Auriolus Art

Poetry and thoughts regarding “Time” I have jotted down along during my wanderings.

 Epilogue: Forty years after I left my cave in N. California, I returned. I wanted to revisit the events that started me on my life’s journey 'round the world and refresh my mind concerning the revelations that sparked my quest for adventure. It was a great experience, and I left more determined than ever to treasure what remains of my days (or moments) on earth.

Photos from the trip: The cave - 40 years later.

My intended profession was International Law. However, after two years of study, I was swept up in the anti-war, peace movement, and dropped out to become a hippie who practiced Zen and did all the proper things hippies did in those days (yes, I inhaled).

I was not at Woodstock as I had dropped so far out I was not aware it was happening until the movie came out. I was living in a cave in Northern California seeking the meaning of life –mine at least. I was very spiritual, or so I thought. Enlightened was the proper term in those days, and for some who are still inhaling, I suppose it still is.

One night (June 17, 1972) I was sitting outside my little cave 100 feet above the crashing waves of the coast near Santa Barbara. It was awe-inspiring. To get to the cave one had to pass through a Eucalyptus forest, which is now the largest Monarch butterfly preserve in North America. Few knew in those days. There were white egrets, deer, mountains, and every imaginable beauty surrounding the site. I had spent the day on the beach meditating, as was my habit. I was unusually uneasy as I stared into the stars that evening. I then received the revelation I had so patiently and perseveringly sought.

In short, I realized while I was staring at Eternity, Eternity was staring back at me. The truth is, I had no clue what Eternity is and realized that night, anyone who says he or she does is lying – either to others or to oneself. On the one hand, I was disappointed, even a bit fearful, but on the other, relieved that I no longer had to “figure it all out.”

Three nights later (June 20, 1972, at approximately 10 PM), I received a second revelation. The second was even clearer than the first and changed my way of looking at life for the next 50 years and counting. It was about “Time.” While I realized I could never truly fathom Eternity, “Time” became very simple to comprehend. The one thing I realized above all else is that it runs out. It is the opposite of Eternity. It is finite. There is only so much of it, and when yours is gone, it is forever gone.

Therefore, I realized the only logical thing to do was to preserve and care for my time to the best of my ability and decided from that moment; I would live my life by moments and treasure each one—extracting from it everything I could. The poet Cesar Pavese put it this way, “We do not remember days, we remember the moments”.

That night I designed two pieces of jewelry, which design I executed many years later—“Eternity” and Time No More.” (See Gallery III)

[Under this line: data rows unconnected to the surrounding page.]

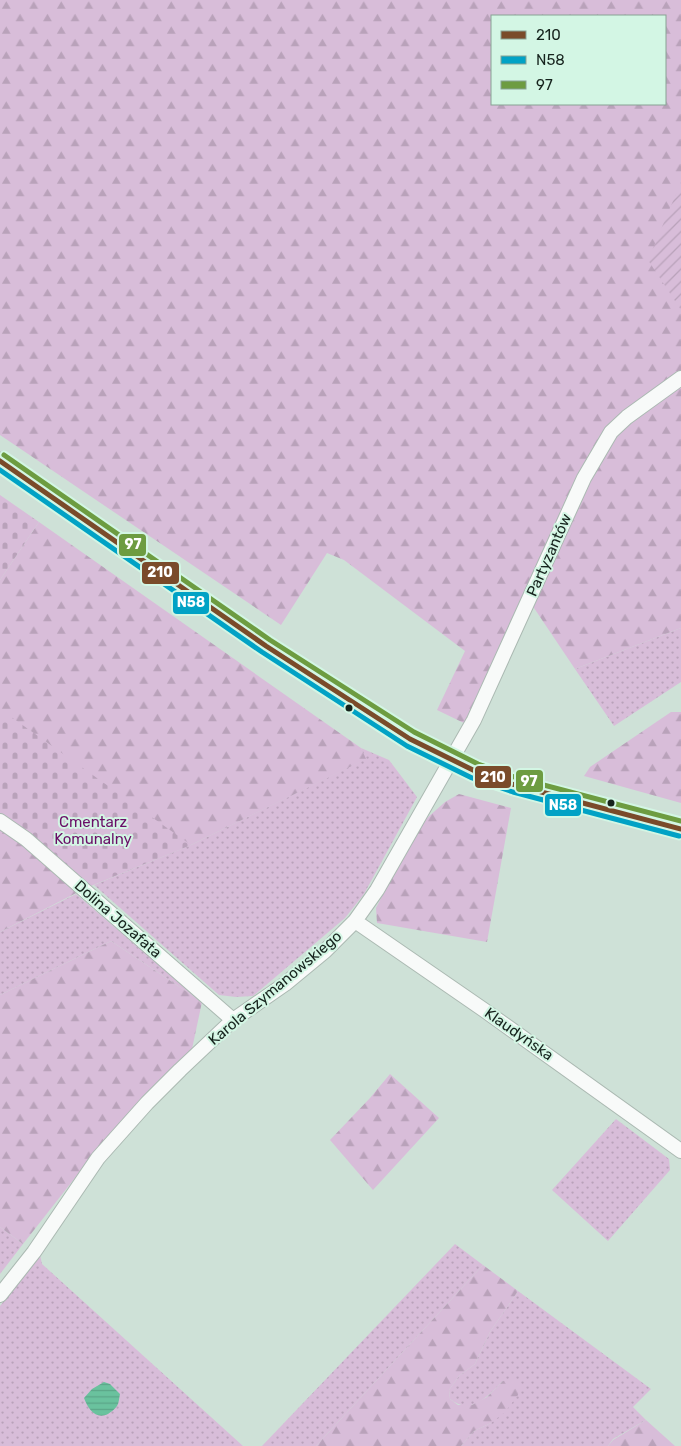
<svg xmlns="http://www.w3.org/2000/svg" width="681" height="1446" font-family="Rubik,sans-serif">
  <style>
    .grass { fill: url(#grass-dots) }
    .forest { fill: url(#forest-firs); fill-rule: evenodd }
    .cemetery { fill: url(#cemetery-stones) }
    .garden { fill: url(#garden-furrows) }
    .water { fill: url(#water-rules) }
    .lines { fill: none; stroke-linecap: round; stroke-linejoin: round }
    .minor-casing { stroke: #abb9b2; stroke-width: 16 }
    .tertiary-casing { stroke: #abb9b2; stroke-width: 19 }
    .minor { stroke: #f8faf9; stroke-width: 14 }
    .tertiary { stroke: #f8faf9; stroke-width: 16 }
    .bus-1-casing { stroke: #d3f6e4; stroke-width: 9 }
    .bus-2-casing { stroke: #d3f6e4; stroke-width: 9 }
    .bus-3-casing { stroke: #d3f6e4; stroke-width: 9 }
    .bus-1 { stroke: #7a4b2a; stroke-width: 5 }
    .bus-2 { stroke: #01a2c5; stroke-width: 5 }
    .bus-3 { stroke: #6d9c41; stroke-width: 5 }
    .bus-dot { fill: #16231d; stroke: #d3f6e4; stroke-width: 2 }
    .labels { text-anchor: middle; stroke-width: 4; stroke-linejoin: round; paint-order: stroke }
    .street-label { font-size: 15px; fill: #16231d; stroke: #d3f6e4 }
    .park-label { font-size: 15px; fill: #690e67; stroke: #d3f6e4 }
    .line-badge { stroke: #d3f6e4; stroke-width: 2 }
    .badge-label { font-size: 14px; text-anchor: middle; font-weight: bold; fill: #fff }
  </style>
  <defs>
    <pattern id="grass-dots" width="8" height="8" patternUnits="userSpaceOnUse" patternTransform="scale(1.25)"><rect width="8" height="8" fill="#d8bdd9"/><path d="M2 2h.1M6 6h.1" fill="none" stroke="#b9a2ba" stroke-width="1.8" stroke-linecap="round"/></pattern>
    <pattern id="forest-firs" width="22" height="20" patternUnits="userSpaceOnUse" patternTransform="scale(1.25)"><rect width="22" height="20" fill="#d8bdd9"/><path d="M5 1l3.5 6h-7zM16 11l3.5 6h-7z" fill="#b9a2ba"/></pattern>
    <pattern id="cemetery-stones" width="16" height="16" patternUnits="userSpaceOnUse" patternTransform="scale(1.25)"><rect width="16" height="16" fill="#d8bdd9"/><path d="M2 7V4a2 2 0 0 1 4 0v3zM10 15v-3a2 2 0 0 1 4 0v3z" fill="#b9a2ba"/></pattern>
    <pattern id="garden-furrows" width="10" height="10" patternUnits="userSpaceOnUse" patternTransform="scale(1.25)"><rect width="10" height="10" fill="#d8bdd9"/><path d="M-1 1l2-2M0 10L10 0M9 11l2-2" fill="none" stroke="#b9a2ba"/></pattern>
    <pattern id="water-rules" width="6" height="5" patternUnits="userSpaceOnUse" patternTransform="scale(1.25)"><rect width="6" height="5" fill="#6ac29e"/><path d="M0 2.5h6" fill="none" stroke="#5ba688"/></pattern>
  </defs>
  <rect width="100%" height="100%" fill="#cee1d7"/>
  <path class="grass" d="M681 628V682L614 726 575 669Z
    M361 748 389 760 417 797 364 894 345 918 253 996 236 997 219 995 94 885 191 845 365 759Z
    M76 894 202 1002 111 941 0 995V932Z
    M616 1119 669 1159 670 1170 608 1241 552 1190Z
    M0 1227 23 1244 0 1274Z
    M455 1244 483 1265 316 1446H262Z
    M40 1255 42 1264 243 1446H0V1306Z
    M518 1291 651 1389 633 1407 646 1420 613 1439 608 1446H461L474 1431 491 1423 503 1381C488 1396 471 1416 450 1399L449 1390 459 1376 475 1364 490 1332Z"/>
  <path class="forest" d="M0 0H681V373L621 414 468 725 437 710 465 651 344 560 327 553 281 625 0 435ZM492 16H665V104H492Z
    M681 386V628L575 669 532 605 584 487 608 449 630 419Z
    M39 522 361 748 366 759 191 845 88 887 0 932V580Z
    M671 712H681V803L584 776 590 767Z
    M459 794 511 808 487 942 377 923 376 908 418 826 445 802Z
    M111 941 202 1002 192 1049 89 1160 23 1244 0 1227V995Z
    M390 1074 439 1118 373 1190 330 1140 370 1098Z
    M483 1265 518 1291 490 1332 475 1364 459 1376 449 1390 450 1399 458 1405H472L487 1397 503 1381 517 1379 520 1386 518 1395 505 1412 491 1423 474 1431 461 1446H316Z
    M646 1420 675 1446H608L613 1440Z"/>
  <path class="cemetery" d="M0 495 39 522 0 580Z
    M0 709 191 845 88 887 32 834 0 812Z"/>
  <path class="garden" d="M681 182V310L648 260Z"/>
  <path class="water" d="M104 1382 110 1384 120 1394C119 1398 119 1403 117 1406 115 1409 111 1412 108 1414 96 1420 88 1409 84 1398L92 1389Z"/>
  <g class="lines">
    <g class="minor-casing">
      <path id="minor" d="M0 821 26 839 233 1020
        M355 921 484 1010 681 1151
        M0 1295 34 1252 98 1158 147 1103 180 1070 233 1020 285 984 325 951 355 921 377 890 474 720 584 478 611 432 627 417 681 378"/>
    </g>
    <g class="tertiary-casing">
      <path id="tertiary" d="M0 461 266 646 370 714 410 739 475 771 515 785 681 829"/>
    </g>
    <use href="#minor" class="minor"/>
    <use href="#tertiary" class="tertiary"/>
    <g class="bus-1-casing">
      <path id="bus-1" d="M0 461 266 646 410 739 475 771 515 785 681 829"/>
    </g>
    <g class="bus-2-casing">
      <path id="bus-2" d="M0 470 262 652 407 746 472 778 513 792 679 836"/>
    </g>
    <g class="bus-3-casing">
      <path id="bus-3" d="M4 455 270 640 414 732 478 764 517 778 681 821"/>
    </g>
    <use href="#bus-1" class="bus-1"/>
    <use href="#bus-2" class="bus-2"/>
    <use href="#bus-3" class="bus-3"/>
  </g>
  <g class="bus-dot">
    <circle cx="349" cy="708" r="4.5"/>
    <circle cx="611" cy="803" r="4.5"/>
  </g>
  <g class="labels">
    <g class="street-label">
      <text transform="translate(549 555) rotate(-66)" y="5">Partyzantów</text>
      <text transform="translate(118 919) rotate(41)" y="5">Dolina Jozafata</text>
      <text transform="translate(275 988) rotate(-40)" y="5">Karola Szymanowskiego</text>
      <text transform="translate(519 1034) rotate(35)" y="5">Klaudyńska</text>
    </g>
    <g class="park-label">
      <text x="93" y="827">Cmentarz<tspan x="93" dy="17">Komunalny</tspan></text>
    </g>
  </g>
  <g class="line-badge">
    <rect x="118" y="533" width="29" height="24" rx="5" fill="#6d9c41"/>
    <rect x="141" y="561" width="39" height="24" rx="5" fill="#7a4b2a"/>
    <rect x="172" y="591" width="38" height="24" rx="5" fill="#01a2c5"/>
    <rect x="474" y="765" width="38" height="24" rx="5" fill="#7a4b2a"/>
    <rect x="515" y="769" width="29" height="24" rx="5" fill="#6d9c41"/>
    <rect x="544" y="793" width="38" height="24" rx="5" fill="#01a2c5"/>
  </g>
  <g class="badge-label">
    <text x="133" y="549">97</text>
    <text x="160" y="577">210</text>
    <text x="191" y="607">N58</text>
    <text x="493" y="782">210</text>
    <text x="529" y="786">97</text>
    <text x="563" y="810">N58</text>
  </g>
  <rect x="491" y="15" width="175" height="90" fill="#d3f6e4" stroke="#87a294"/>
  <rect x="501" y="31" width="25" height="8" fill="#7a4b2a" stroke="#87a294"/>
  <text x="536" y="40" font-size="15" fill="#16231d">210</text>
  <rect x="501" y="56" width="25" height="8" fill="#01a2c5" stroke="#87a294"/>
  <text x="536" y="65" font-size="15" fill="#16231d">N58</text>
  <rect x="501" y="81" width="25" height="8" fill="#6d9c41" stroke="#87a294"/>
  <text x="536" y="90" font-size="15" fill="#16231d">97</text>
</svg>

I left my cave in the next days and ended up a “Wanderer” by profession, seeking to squeeze everything I could from the world in which I lived – which I soon realized was pretty big (or small depending on how you look at it.) I traveled to more than 100 countries, picked up a doctorate along the way, started humanitarian organizations, and passed through five wars and numerous epidemics and natural disasters. I met Mother Teresa in India, where I taught briefly at a University, befriended several Prime Ministers and Presidents, and worked for two of them for a while. I encountered all manner of other fascinating individuals, some famous and others were obscure but no less important to me as I learned life’s greatest lessons from those about which you will never hear.

All the while, I practiced and perfected the art of Jewelry Art and other forms of art, including what you see on this site (Gallery IV). An important subject of my art was, what else, “Time”. As I traveled the world, I picked up odds and ends—antiques mostly, that dealt with the subject and which could be incorporated into my art. I met an old man in Istanbul from whom I sometimes bought antique watch parts. He was well into his 80s and had been repairing antique watches his entire life. He had a little shop lined with hundreds of small drawers where he kept the treasures of time he used to repair old pocket watches. Istanbul, along with Switzerland and France, used to be a renowned city of watchmakers.

One day as I approached my friend and told him I needed a few things, he said, “If you want anything from me, better be today, as I am retiring this week.” Wow—my favorite supplier of “Time” gone? I looked around the shop at all the little drawers; each labeled meticulously. I thought for a moment, and then asked the old man, “How much for all of it?” He looked a bit startled and then with barely a blink gave me a price. I bought them all. Hence, I am the owner of tens of thousands of antique watch parts. With this “paint” in hand together with all the rest, I have collected in nooks and crannies around the world was born, “A Time Gallery”.

I am just now starting to employ my treasure trove in ways other than jewelry and hope you enjoy and perhaps are inspired to treasure your moments as never before.